---- Data to use

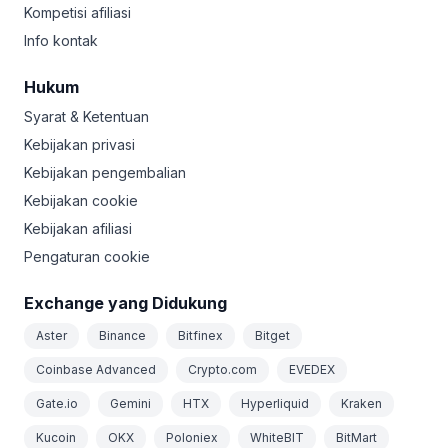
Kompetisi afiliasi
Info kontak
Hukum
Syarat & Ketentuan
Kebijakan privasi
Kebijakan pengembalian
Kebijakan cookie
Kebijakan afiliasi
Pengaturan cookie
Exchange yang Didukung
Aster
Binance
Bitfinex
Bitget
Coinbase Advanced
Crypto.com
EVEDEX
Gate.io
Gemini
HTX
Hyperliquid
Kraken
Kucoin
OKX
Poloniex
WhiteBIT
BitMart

--------
---- Data to use

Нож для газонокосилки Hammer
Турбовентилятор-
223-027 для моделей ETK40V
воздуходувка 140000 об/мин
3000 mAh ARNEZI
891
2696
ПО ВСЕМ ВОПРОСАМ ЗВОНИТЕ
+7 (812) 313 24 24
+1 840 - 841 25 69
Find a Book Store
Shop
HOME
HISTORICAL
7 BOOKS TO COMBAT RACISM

--------

Work required » Please output the lines of the records exactly as they appear, from the line containing "Нож для газонокосилки Hammer" through the line containing "7 BOOKS TO COMBAT RACISM", with both of those lines included.

Task response »
Нож для газонокосилки Hammer
Турбовентилятор-
223-027 для моделей ETK40V
воздуходувка 140000 об/мин
3000 mAh ARNEZI
891
2696
ПО ВСЕМ ВОПРОСАМ ЗВОНИТЕ
+7 (812) 313 24 24
+1 840 - 841 25 69
Find a Book Store
Shop
HOME
HISTORICAL
7 BOOKS TO COMBAT RACISM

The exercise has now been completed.